4. What is the genetic basis of mushroom body expansion?
Finally, to complement our developmental work, we have compiled a genomic dataset including 58 species from across the Heliconiini. This includes new genomes sequenced by our team, to have representatives of all Heliconiini genera, and re-assembled and improved genomes for many other species. We are used used this dataset to identify protein coding genes and regulatory elements whose patterns of molecular evolution suggest a role in mushroom body evolution. We have collected data on gene expression and open chromatin profiles across development to identify changes in gene regulation associated with altered developmental trajectories.
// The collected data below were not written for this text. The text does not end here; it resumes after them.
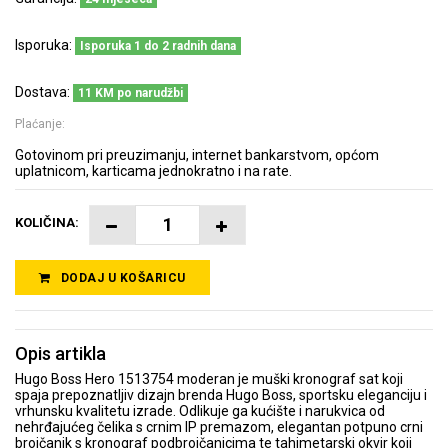
Isporuka:
Isporuka 1 do 2 radnih dana
Dostava:
11 KM po narudžbi
Plaćanje:
Gotovinom pri preuzimanju, internet bankarstvom, općom
uplatnicom, karticama jednokratno i na rate.
KOLIČINA:
DODAJ U KOŠARICU
Opis artikla
Hugo Boss Hero 1513754 moderan je muški kronograf sat koji
spaja prepoznatljiv dizajn brenda Hugo Boss, sportsku eleganciju i
vrhunsku kvalitetu izrade. Odlikuje ga kućište i narukvica od
nehrđajućeg čelika s crnim IP premazom, elegantan potpuno crni
brojčanik s kronograf podbrojčanicima te tahimetarski okvir koji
This project has developed an insect system to link neural and cognitive evolution. We have shown that Heliconius mushroom bodies (insect learning and memory centers) are among the largest of any insect, and 4-fold larger than typical for Lepidoptera including their closest relatives. We have developed this system as an integrative model of brain expansion, with studies spanning cognitive ecology, through to densely sampled comparative genomics, and comparative neuroanatomy spanning cellular variation to projection pathways. This work includes some of the most comprehensive analyses of neural adaptations in insects to date, combining phylogenetically broad sampling with precise quantitative neural measurements. Our behavioural experiments have demonstrated learning and memory enhancements in specific contexts in Heliconius, including long term memory and combinatorial learning. We have also provided the first experimental evidence of site fidelity and spatial learning in any Lepidoptera. Our genomic and developmental work has combined a range of molecular approaches to produce major datasets which are providing unmatched views into the selection pressure shaping genome evolution and gene regulation across an insect radiation. In doing so they are revealing some of the first clues as to how mushroom body expansion is controlled and a genetic and cellular level. This work is establishing a major new system for comparative neurobiology which integrates data across multiple biological levels, and the divergent research focuses of vertebrate and invertebrate evolutionary neurobiology.